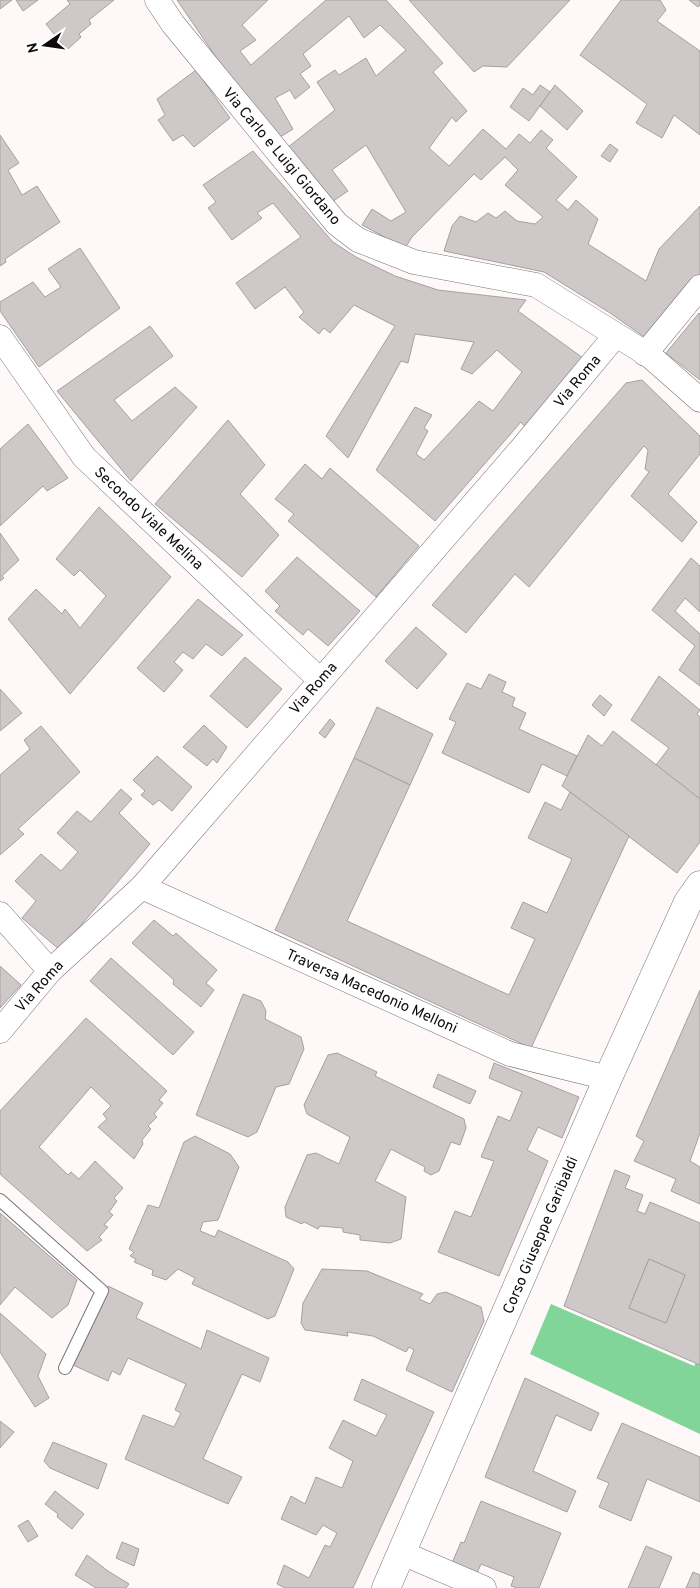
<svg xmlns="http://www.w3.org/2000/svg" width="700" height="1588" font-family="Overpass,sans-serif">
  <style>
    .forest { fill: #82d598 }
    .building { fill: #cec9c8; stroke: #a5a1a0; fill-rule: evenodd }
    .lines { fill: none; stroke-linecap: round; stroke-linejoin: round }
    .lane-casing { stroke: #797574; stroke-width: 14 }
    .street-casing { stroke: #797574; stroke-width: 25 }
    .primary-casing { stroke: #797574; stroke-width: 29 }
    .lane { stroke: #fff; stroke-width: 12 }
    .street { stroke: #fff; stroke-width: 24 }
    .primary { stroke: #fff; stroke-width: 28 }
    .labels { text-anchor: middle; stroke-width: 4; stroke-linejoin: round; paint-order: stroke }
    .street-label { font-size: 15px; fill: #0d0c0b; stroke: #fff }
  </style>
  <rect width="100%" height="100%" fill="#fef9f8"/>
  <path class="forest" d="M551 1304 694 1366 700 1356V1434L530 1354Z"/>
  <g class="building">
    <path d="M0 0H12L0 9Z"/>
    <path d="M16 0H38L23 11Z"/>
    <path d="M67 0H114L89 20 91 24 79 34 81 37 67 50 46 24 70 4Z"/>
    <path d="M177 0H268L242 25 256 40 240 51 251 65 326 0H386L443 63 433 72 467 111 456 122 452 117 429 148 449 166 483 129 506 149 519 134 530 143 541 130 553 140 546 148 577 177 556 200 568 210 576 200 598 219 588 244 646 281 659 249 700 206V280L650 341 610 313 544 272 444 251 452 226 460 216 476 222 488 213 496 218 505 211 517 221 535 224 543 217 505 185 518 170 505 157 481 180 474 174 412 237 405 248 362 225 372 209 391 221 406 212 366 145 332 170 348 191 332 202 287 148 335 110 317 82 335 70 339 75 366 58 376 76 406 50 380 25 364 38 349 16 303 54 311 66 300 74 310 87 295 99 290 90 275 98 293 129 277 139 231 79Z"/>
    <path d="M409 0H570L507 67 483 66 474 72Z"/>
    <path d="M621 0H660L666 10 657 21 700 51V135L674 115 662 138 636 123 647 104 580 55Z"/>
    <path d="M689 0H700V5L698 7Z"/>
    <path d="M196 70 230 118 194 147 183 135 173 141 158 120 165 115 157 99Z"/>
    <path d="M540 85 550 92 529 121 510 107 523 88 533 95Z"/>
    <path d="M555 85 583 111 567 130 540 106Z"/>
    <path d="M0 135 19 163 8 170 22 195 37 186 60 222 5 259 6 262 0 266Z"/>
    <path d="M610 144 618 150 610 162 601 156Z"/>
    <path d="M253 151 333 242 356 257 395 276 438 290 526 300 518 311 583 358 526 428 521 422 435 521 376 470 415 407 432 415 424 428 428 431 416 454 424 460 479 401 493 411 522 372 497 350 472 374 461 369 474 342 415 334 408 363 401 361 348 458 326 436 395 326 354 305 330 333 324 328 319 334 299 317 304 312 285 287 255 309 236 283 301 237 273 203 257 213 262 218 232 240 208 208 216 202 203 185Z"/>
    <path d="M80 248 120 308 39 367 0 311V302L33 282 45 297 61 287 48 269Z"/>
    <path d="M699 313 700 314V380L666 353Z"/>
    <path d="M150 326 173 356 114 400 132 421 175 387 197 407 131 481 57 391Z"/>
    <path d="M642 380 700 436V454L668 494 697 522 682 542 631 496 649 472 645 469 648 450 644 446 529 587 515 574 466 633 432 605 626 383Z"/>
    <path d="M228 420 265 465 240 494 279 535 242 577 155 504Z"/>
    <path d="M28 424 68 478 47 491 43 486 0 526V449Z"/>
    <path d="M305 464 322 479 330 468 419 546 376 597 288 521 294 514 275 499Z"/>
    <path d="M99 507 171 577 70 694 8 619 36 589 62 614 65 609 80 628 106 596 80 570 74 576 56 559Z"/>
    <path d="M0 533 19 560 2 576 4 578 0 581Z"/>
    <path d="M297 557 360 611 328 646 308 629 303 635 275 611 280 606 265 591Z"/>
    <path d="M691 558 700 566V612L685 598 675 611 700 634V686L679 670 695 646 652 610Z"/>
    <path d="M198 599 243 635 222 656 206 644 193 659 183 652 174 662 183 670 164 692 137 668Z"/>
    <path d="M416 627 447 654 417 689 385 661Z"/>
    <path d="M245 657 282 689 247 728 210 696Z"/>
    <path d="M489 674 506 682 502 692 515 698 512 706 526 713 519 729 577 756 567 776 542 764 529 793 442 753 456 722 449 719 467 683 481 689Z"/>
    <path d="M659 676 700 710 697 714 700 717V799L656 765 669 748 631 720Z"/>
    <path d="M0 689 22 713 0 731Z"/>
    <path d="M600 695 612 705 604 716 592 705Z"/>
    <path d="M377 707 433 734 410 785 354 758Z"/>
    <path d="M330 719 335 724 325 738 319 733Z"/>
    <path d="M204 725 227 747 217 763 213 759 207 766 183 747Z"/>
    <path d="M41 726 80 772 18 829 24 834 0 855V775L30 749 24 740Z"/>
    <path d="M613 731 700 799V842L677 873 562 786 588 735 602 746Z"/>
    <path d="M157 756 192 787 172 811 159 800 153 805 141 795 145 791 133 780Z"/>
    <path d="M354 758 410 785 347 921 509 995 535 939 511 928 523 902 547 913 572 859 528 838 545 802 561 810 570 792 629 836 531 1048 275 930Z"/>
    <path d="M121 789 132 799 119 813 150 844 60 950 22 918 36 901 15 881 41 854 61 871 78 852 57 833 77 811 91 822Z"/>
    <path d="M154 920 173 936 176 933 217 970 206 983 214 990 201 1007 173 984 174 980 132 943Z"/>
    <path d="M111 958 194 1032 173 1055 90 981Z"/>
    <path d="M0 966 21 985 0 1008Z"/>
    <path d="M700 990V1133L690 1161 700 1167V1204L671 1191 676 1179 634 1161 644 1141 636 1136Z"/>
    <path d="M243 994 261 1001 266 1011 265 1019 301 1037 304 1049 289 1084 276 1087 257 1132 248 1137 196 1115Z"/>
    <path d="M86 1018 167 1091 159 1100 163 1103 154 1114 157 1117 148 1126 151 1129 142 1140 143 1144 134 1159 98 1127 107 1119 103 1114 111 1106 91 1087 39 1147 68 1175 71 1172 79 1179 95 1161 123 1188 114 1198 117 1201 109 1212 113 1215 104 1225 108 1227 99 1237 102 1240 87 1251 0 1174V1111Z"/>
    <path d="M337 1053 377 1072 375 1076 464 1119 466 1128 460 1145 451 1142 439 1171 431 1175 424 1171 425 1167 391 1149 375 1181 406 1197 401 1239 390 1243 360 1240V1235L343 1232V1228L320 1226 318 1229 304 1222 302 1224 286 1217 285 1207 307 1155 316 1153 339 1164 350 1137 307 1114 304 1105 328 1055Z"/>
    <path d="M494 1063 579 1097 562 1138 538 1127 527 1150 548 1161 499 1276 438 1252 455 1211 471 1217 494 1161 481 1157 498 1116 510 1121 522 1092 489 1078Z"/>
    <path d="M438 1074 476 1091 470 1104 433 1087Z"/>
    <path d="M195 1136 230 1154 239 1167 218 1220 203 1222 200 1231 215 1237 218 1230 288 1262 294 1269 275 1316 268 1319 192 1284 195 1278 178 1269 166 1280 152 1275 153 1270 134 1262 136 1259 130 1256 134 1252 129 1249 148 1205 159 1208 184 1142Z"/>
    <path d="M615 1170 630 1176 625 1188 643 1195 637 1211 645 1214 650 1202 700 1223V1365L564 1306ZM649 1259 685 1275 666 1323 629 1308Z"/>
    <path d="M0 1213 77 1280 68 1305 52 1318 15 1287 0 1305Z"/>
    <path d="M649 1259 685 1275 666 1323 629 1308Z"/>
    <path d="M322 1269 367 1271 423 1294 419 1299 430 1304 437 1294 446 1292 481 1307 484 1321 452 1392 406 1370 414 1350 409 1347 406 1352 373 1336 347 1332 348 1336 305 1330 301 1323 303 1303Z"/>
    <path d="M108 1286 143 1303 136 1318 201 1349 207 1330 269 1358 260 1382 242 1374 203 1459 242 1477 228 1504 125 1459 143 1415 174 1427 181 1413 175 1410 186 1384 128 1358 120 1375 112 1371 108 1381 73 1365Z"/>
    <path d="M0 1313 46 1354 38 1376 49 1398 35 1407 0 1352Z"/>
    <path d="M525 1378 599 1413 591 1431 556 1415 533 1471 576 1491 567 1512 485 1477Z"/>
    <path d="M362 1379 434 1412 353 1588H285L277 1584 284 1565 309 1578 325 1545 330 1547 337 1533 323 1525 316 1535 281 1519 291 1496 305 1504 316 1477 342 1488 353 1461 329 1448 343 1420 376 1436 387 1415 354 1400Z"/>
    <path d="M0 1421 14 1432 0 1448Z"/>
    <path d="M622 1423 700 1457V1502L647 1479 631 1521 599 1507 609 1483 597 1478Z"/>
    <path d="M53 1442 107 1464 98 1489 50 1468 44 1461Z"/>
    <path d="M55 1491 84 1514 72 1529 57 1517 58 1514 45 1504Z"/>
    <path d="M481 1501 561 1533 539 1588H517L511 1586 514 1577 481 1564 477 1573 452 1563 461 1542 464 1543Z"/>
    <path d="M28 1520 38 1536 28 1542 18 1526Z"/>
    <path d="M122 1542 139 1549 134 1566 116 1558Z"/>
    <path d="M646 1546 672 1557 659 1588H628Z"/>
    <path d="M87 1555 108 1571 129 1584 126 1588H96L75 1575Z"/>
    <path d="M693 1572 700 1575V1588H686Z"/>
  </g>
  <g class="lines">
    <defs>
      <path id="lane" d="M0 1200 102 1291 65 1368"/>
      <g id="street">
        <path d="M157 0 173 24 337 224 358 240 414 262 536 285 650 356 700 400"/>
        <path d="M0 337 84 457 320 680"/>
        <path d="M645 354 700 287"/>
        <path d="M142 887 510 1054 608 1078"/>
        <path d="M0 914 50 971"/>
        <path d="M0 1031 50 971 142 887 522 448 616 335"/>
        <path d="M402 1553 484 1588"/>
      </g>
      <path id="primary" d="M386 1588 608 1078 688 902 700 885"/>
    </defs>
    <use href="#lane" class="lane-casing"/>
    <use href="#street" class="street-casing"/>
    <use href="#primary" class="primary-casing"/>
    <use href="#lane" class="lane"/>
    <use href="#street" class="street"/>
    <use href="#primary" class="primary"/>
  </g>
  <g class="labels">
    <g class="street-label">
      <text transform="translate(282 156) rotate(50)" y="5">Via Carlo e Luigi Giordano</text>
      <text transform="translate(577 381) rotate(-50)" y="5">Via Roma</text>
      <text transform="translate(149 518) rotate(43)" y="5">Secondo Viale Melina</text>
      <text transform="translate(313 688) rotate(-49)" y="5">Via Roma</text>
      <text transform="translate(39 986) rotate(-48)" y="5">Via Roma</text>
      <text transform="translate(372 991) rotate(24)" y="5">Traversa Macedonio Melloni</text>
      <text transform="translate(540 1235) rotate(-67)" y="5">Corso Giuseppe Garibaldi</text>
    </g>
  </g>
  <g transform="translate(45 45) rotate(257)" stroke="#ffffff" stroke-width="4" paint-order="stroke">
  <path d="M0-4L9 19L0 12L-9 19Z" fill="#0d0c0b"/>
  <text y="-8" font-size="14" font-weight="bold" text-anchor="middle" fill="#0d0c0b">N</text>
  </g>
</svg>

-*-

When a line of the entries contains the word "lines", it counts toward the total; reply with that total alone.

**REPLY TO THE TASK**
2